Matem a galinha e depois queixem-se que não comem os ovos
T67 - Novembro

Miguel Pedrosa Rodrigues

Vice-Presidente da ATP
A

s medidas de alteração à Legislação Laboral apresentadas na conferência de imprensa do Conselho de Ministros de 21 de Outubro acabaram por ditar – e muito bem – a saída em bloco dos representantes da concertação social. A forma como foram pensadas e divulgadas pelo Governo é inaceitável e, como se não bastasse, algumas constituem um autêntico atentado às empresas.

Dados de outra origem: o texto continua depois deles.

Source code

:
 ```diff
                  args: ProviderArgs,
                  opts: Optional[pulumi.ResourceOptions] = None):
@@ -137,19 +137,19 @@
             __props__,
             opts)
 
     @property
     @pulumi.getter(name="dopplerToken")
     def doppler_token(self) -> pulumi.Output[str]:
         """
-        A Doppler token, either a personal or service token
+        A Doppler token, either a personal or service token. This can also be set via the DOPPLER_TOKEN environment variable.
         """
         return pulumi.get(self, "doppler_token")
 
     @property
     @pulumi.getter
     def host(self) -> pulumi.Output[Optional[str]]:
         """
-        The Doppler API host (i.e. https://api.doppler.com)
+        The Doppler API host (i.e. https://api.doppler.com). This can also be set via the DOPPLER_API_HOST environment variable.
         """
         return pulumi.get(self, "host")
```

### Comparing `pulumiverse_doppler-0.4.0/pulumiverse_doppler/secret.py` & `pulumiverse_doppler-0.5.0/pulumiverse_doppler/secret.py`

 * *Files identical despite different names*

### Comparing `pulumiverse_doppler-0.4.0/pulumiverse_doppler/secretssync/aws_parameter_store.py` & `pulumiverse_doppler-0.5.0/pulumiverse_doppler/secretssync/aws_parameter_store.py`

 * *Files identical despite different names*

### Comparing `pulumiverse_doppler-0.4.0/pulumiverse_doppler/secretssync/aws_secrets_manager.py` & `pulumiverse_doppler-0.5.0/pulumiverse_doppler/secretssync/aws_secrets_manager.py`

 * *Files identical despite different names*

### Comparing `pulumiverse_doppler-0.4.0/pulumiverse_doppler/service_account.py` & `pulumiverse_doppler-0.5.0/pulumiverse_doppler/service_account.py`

Senão vejamos: 1) o condicionamento do acesso a apoios e incentivos públicos à existência de contratação coletiva dinâmica, ou seja, as empresas associadas da ATP (que não estão obrigadas a cumprir o CCT – Contrato Coletivo de Trabalho, porque simplesmente este já não existe) deixam de ser elegíveis; 2) permitir que qualquer das partes suspenda a caducidade das convenções, ou seja, depois de assinado um CCT, vai ser praticamente impossível a sua eventual renegociação equilibrada porque deixará de existir um final para o contratualizado; 3) alargar a contratação coletiva aos trabalhadores em outsourcing que trabalhem mais de 60 dias na empresa e aos trabalhadores independentes economicamente dependentes; é completamente irrealista que as empresas possam controlar esta exigência pela simples razão de que trabalhadores em outsourcing ou independentes não são funcionários da empresa; 4) tornar permanente o poder da ACT de suspender processos de despedimento com indicios de irregularidade pode constituir um sério problema, dado que a mesma alteração também prevê 5) acesso a apoios públicos, incentivos financeiros e fundos comunitários condicionados ao cumprimento de normas laborais.

Não demora a termos uma coisa a engalfinhar-se na outra e um investimento apoiado de uma empresa, gerador de crescimento e emprego, correr o risco de ser inviabilizado por um qualquer indício; por fim, 6) reposição dos valores de pagamento de horas extraordinárias em vigor até 2012 a partir das 120 horas anuais não seria o fim do mundo para as empresas e seria bom para os colaboradores, não se desse o caso de, por via da fiscalidade sobre as horas extras, o Estado levar fatia de leão. A tributação sobre as horas extraordinárias é um mal crónico que afeta empresários e colaboradores, e só o Estado e os partidos políticos é que não vêm.

Serve isto tudo para dizer que a ITV Portuguesa é boa, sim, mas não é de ferro. Passamos por desafios há décadas e temos sabido ultrapassá-los, mas desengane-se quem acha que tal não tem sido conseguido com muito sangue, suor e lágrimas. É mesmo esforço e competência de todos, empresários e colaboradores, mas quem anda nisto há algum tempo sabe também que o sucesso passado nada tem que ver com o sucesso futuro.

Parece que ao nosso Governo e partidos políticos não chega já uma pandemia? Uma concorrência asiática e turca numa guerra sem trincheiras aduaneiras, éticas, sociais e ambientais? Não chega já também o inacreditável aumento dos custos logísticos, das fibras, dos químicos, da energia e do gás?

Perdoem-me a falta de paciência, mas depois não se queixem que não há ovos se insistem em matar as galinhas.